*** Block opens ***
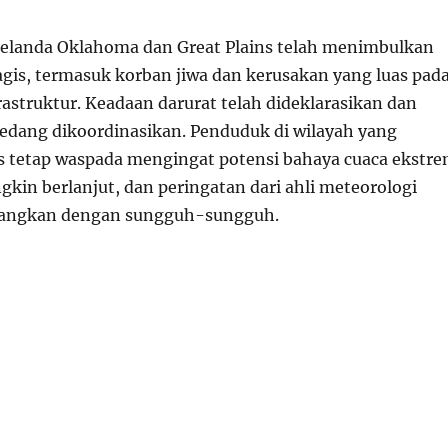
elanda Oklahoma dan Great Plains telah menimbulkan
gis, termasuk korban jiwa dan kerusakan yang luas pad
rastruktur. Keadaan darurat telah dideklarasikan dan
edang dikoordinasikan. Penduduk di wilayah yang
 tetap waspada mengingat potensi bahaya cuaca ekstr
kin berlanjut, dan peringatan dari ahli meteorologi
bangkan dengan sungguh-sungguh.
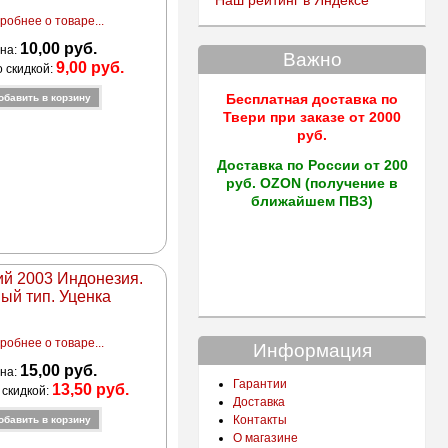
Наш рейтинг в Яндексе
робнее о товаре...
10,00 руб.
на:
Важно
9,00 руб.
о скидкой:
Бесплатная доставка по
Твери
при заказе от 2000
руб.
Доставка по России от 200
руб. OZON (получение в
ближайшем ПВЗ)
ий 2003 Индонезия.
ый тип. Уценка
робнее о товаре...
Информация
15,00 руб.
на:
Гарантии
13,50 руб.
 скидкой:
Доставка
Контакты
О магазине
*** Block closes ***
** TASK DESCRIPTION **
Reproduce the records exactly, starting with their first line and ending with the line that contains "tetap waspada mengingat", though pictures should be dropped.

** ANSWER BELOW **
elanda Oklahoma dan Great Plains telah menimbulkan
gis, termasuk korban jiwa dan kerusakan yang luas pad
rastruktur. Keadaan darurat telah dideklarasikan dan
edang dikoordinasikan. Penduduk di wilayah yang
 tetap waspada mengingat potensi bahaya cuaca ekstr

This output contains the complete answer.